Your answer should be only the lines below from the one with "(IHC) photomicrograph of" to the one with "photomicrograph demonstrates lung", repeated exactly, ends included.
Start of Block
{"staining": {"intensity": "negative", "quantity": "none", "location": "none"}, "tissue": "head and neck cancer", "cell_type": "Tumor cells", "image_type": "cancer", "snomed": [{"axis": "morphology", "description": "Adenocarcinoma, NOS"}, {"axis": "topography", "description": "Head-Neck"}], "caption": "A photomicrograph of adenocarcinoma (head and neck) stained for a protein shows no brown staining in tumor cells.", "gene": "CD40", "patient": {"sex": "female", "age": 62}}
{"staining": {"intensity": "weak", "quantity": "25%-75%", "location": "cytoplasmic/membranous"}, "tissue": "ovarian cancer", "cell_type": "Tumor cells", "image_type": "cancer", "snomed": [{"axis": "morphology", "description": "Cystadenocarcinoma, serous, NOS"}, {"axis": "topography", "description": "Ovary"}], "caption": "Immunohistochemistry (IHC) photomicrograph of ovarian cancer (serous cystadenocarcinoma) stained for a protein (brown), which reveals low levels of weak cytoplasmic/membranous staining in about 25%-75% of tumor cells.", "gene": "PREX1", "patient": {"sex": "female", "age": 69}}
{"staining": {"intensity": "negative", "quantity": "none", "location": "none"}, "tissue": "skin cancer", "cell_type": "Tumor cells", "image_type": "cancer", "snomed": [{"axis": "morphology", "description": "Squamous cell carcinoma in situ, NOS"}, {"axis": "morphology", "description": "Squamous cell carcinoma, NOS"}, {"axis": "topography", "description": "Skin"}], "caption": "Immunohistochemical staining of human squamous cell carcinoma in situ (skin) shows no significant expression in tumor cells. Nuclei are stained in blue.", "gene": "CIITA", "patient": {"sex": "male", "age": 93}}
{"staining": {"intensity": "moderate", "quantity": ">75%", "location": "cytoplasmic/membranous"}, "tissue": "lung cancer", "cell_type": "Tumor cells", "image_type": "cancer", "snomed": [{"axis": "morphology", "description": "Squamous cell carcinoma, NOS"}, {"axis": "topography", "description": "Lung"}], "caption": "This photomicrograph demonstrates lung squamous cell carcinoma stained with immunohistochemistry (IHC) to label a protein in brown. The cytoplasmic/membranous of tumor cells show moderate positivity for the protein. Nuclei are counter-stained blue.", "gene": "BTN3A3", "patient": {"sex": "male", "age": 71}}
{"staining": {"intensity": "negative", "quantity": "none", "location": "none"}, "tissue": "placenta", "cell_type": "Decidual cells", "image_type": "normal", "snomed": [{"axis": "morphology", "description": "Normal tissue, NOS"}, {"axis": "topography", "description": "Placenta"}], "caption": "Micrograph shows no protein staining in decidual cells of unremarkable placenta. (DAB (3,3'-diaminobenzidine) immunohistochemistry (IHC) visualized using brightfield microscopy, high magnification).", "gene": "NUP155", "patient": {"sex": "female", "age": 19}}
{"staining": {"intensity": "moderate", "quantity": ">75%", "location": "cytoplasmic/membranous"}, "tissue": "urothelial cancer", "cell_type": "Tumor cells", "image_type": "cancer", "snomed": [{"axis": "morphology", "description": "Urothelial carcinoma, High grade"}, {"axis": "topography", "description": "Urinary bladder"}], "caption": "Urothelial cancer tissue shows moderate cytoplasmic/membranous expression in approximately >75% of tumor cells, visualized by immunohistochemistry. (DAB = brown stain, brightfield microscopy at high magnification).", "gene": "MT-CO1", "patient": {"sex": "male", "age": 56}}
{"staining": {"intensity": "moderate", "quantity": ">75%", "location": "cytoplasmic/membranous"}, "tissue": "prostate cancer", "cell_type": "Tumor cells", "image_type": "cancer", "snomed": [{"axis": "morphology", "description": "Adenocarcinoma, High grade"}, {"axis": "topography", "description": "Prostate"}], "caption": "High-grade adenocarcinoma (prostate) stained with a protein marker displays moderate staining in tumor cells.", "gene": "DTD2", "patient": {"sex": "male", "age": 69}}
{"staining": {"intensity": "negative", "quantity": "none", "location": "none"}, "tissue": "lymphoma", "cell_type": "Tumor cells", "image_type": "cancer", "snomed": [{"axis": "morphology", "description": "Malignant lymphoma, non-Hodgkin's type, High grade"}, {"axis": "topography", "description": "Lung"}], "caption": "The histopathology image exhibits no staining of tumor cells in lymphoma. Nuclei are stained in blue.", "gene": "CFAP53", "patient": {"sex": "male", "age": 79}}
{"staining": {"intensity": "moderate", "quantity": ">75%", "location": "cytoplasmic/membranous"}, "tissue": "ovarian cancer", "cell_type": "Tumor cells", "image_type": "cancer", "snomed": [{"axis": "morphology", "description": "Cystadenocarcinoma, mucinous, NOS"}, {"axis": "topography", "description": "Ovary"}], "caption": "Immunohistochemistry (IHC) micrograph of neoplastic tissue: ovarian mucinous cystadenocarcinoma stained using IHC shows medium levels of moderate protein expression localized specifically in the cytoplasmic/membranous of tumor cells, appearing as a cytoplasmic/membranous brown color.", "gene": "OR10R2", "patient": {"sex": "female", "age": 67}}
End of Block
> **Task response**:
{"staining": {"intensity": "weak", "quantity": "25%-75%", "location": "cytoplasmic/membranous"}, "tissue": "ovarian cancer", "cell_type": "Tumor cells", "image_type": "cancer", "snomed": [{"axis": "morphology", "description": "Cystadenocarcinoma, serous, NOS"}, {"axis": "topography", "description": "Ovary"}], "caption": "Immunohistochemistry (IHC) photomicrograph of ovarian cancer (serous cystadenocarcinoma) stained for a protein (brown), which reveals low levels of weak cytoplasmic/membranous staining in about 25%-75% of tumor cells.", "gene": "PREX1", "patient": {"sex": "female", "age": 69}}
{"staining": {"intensity": "negative", "quantity": "none", "location": "none"}, "tissue": "skin cancer", "cell_type": "Tumor cells", "image_type": "cancer", "snomed": [{"axis": "morphology", "description": "Squamous cell carcinoma in situ, NOS"}, {"axis": "morphology", "description": "Squamous cell carcinoma, NOS"}, {"axis": "topography", "description": "Skin"}], "caption": "Immunohistochemical staining of human squamous cell carcinoma in situ (skin) shows no significant expression in tumor cells. Nuclei are stained in blue.", "gene": "CIITA", "patient": {"sex": "male", "age": 93}}
{"staining": {"intensity": "moderate", "quantity": ">75%", "location": "cytoplasmic/membranous"}, "tissue": "lung cancer", "cell_type": "Tumor cells", "image_type": "cancer", "snomed": [{"axis": "morphology", "description": "Squamous cell carcinoma, NOS"}, {"axis": "topography", "description": "Lung"}], "caption": "This photomicrograph demonstrates lung squamous cell carcinoma stained with immunohistochemistry (IHC) to label a protein in brown. The cytoplasmic/membranous of tumor cells show moderate positivity for the protein. Nuclei are counter-stained blue.", "gene": "BTN3A3", "patient": {"sex": "male", "age": 71}}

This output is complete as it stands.